# Exercise brief:
Reproduce each line of the entries that carries "homme".

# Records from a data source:

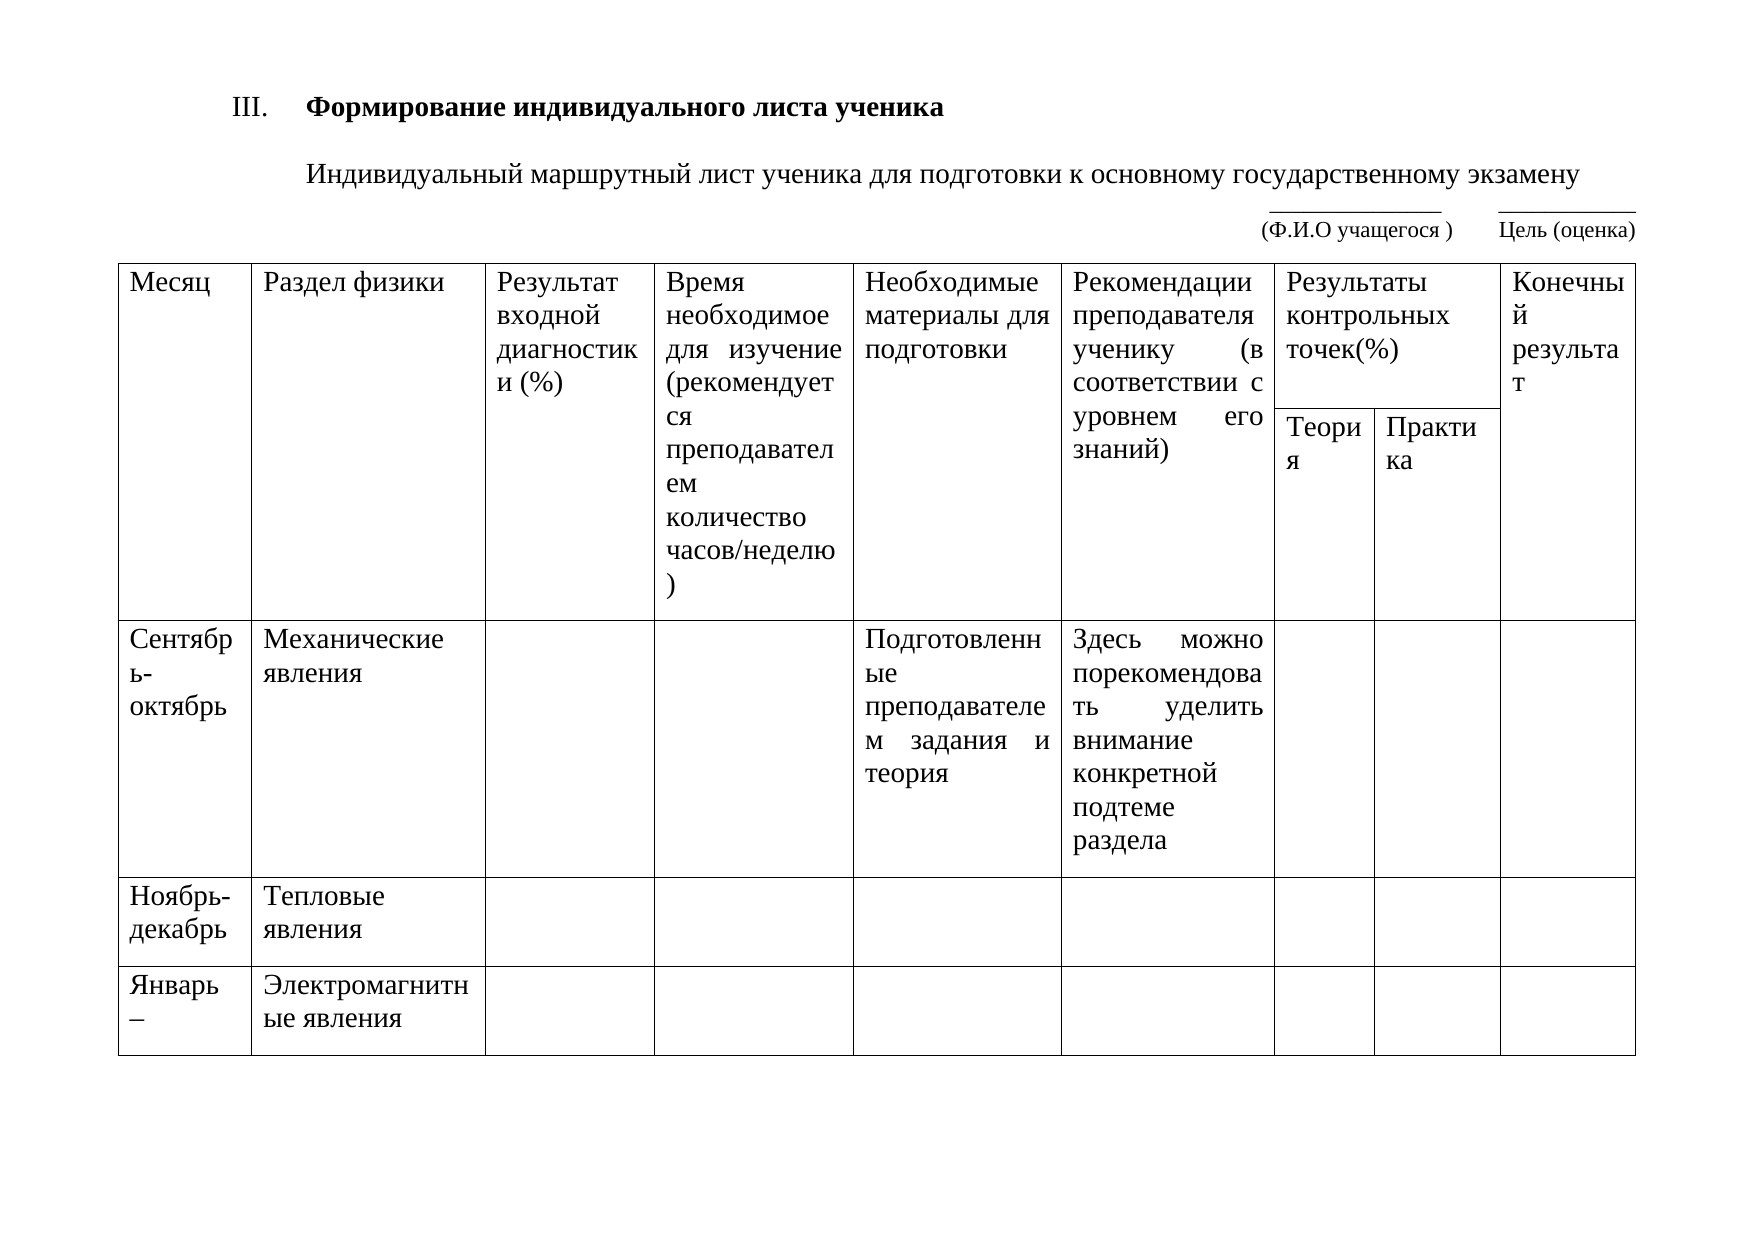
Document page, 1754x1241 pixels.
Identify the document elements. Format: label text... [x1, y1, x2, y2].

table_cell [1501, 621, 1635, 877]
table_cell [1375, 878, 1500, 966]
table_header Конечный результат [1501, 264, 1635, 620]
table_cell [252, 967, 485, 1055]
table_cell [655, 878, 853, 966]
table_cell Практика [1375, 409, 1500, 620]
table_cell Январь –февраль [119, 967, 251, 1055]
table_cell Теория [1275, 409, 1374, 620]
list _______________ ____________ [306, 189, 1636, 216]
table_cell [1275, 621, 1374, 877]
list Формирование индивидуального листа ученика [268, 89, 1636, 122]
table_cell [1501, 967, 1635, 1055]
table_cell Здесь можно порекомендовать уделить внимание конкретной подтеме раздела [1062, 621, 1274, 877]
table_cell Тепловые явления [252, 878, 485, 966]
list Индивидуальный маршрутный лист ученика для подготовки к основному государственному экзамену [306, 156, 1636, 189]
table_header Результат входной диагностики (%) [486, 264, 654, 620]
table_cell [486, 967, 654, 1055]
list (Ф.И.О учащегося ) Цель (оценка) [306, 216, 1636, 242]
table_cell [1062, 967, 1274, 1055]
table_cell [1275, 967, 1374, 1055]
table_cell [1375, 967, 1500, 1055]
table_cell [486, 878, 654, 966]
table_cell [655, 967, 853, 1055]
table_header Время необходимое для изучение (рекомендуется преподавателем количество часов/неделю) [655, 264, 853, 620]
table_header Необходимые материалы для подготовки [854, 264, 1061, 620]
table_cell Механические явления [252, 621, 485, 877]
table_cell [1375, 621, 1500, 877]
table_cell [854, 878, 1061, 966]
table_header Месяц [119, 264, 251, 620]
table_cell Сентябрь-октябрь [119, 621, 251, 877]
table_cell [854, 967, 1061, 1055]
table_cell Подготовленные преподавателем задания и теория [854, 621, 1061, 877]
table_cell Ноябрь-декабрь [119, 878, 251, 966]
table_header Рекомендации преподавателя ученику (в соответствии с уровнем его знаний) [1062, 264, 1274, 620]
table_cell [1501, 878, 1635, 966]
table_cell [655, 621, 853, 877]
table_cell [486, 621, 654, 877]
table_cell [1275, 878, 1374, 966]
table_header Раздел физики [252, 264, 485, 620]
table_cell [1062, 878, 1274, 966]
table_header Результаты контрольных точек(%) [1275, 264, 1500, 408]
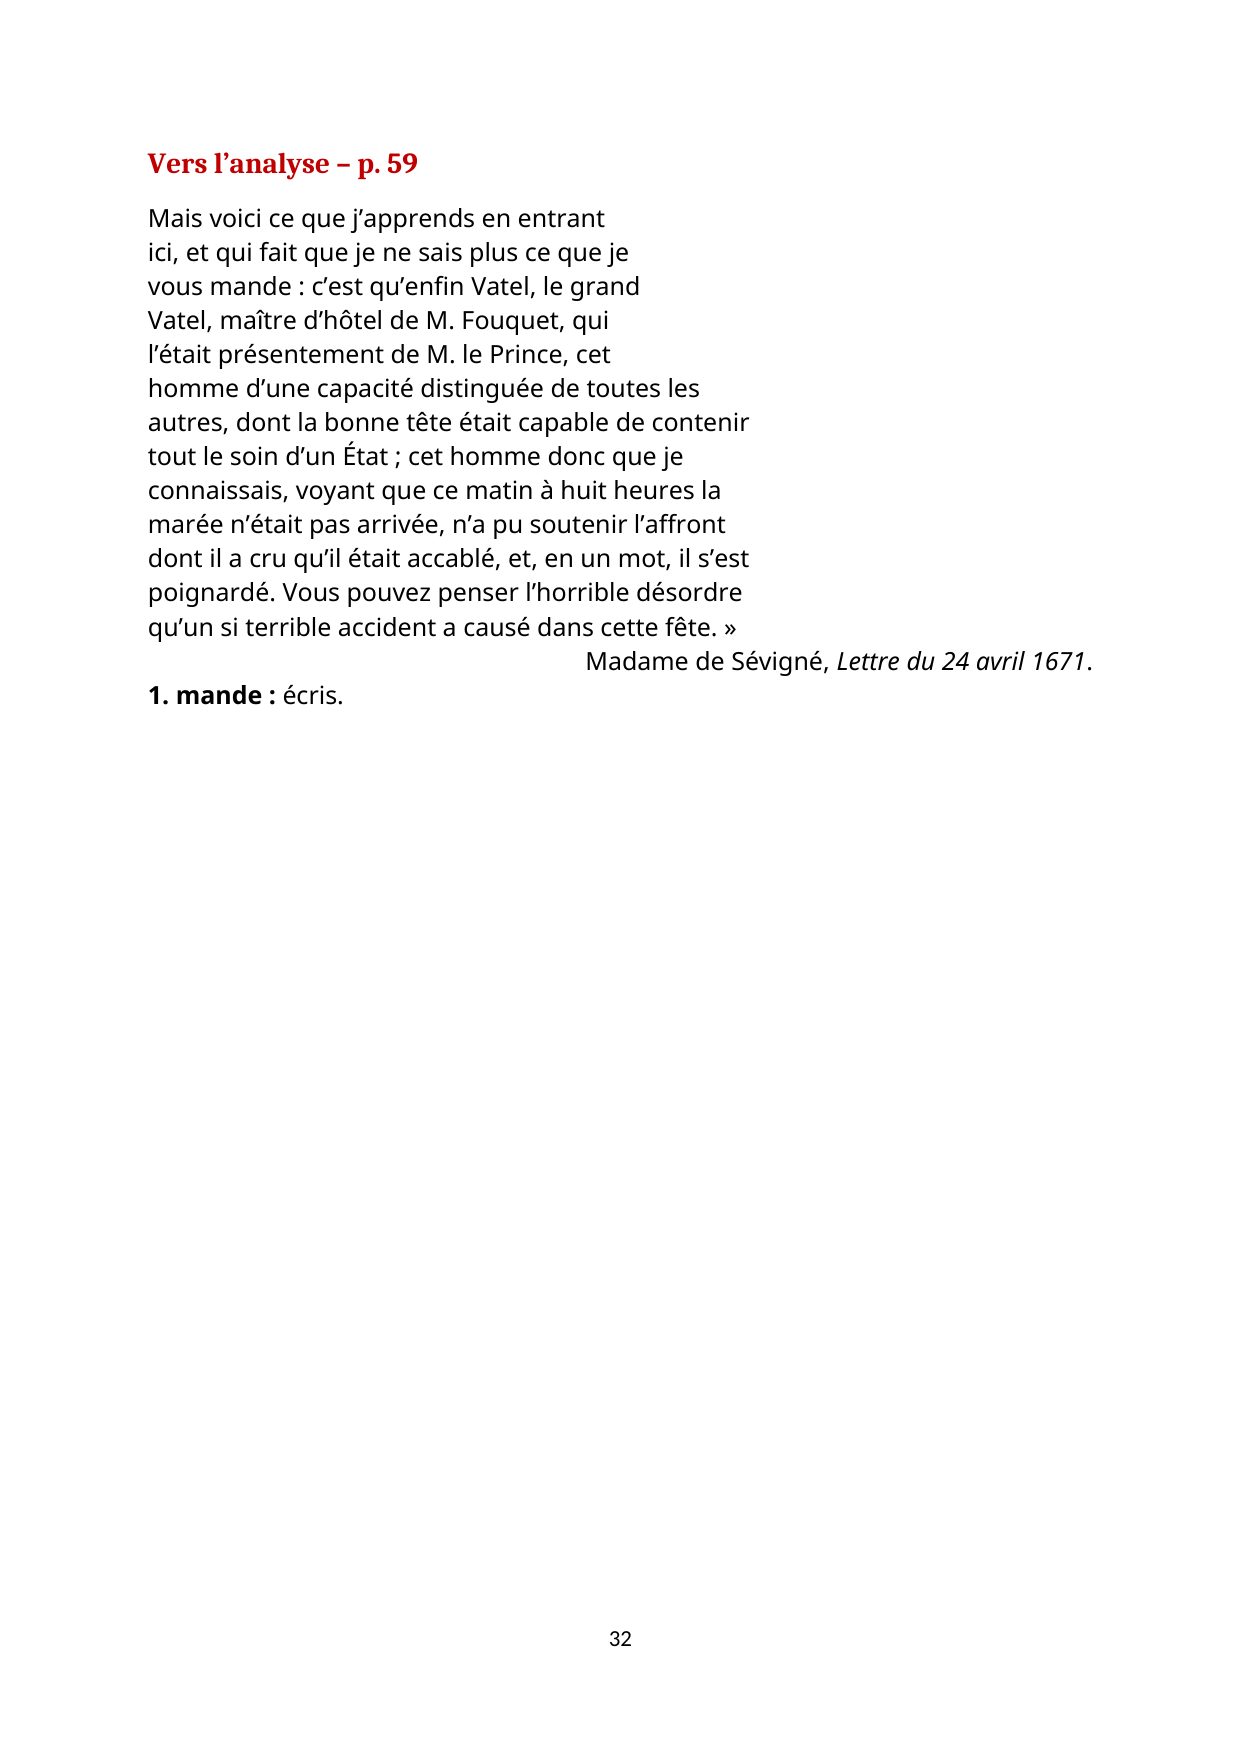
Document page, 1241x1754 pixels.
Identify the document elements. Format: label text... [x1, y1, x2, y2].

text Vatel, maître d’hôtel de M. Fouquet, qui [148, 303, 1093, 337]
text 1. mande : écris. [148, 677, 1093, 711]
text homme d’une capacité distinguée de toutes les [148, 371, 1093, 405]
text qu’un si terrible accident a causé dans cette fête. » [148, 609, 1093, 643]
text ici, et qui fait que je ne sais plus ce que je [148, 234, 1093, 268]
text poignardé. Vous pouvez penser l’horrible désordre [148, 575, 1093, 609]
text tout le soin d’un État ; cet homme donc que je [148, 439, 1093, 473]
text marée n’était pas arrivée, n’a pu soutenir l’affront [148, 507, 1093, 541]
text vous mande : c’est qu’enfin Vatel, le grand [148, 268, 1093, 303]
text autres, dont la bonne tête était capable de contenir [148, 405, 1093, 439]
text dont il a cru qu’il était accablé, et, en un mot, il s’est [148, 541, 1093, 575]
text Mais voici ce que j’apprends en entrant [148, 200, 1093, 234]
text connaissais, voyant que ce matin à huit heures la [148, 473, 1093, 507]
text Vers l’analyse – p. 59 [148, 148, 1093, 181]
text Madame de Sévigné, Lettre du 24 avril 1671. [148, 643, 1093, 677]
text l’était présentement de M. le Prince, cet [148, 337, 1093, 371]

# Response area:
text homme d’une capacité distinguée de toutes les [148, 371, 1093, 405]
text tout le soin d’un État ; cet homme donc que je [148, 439, 1093, 473]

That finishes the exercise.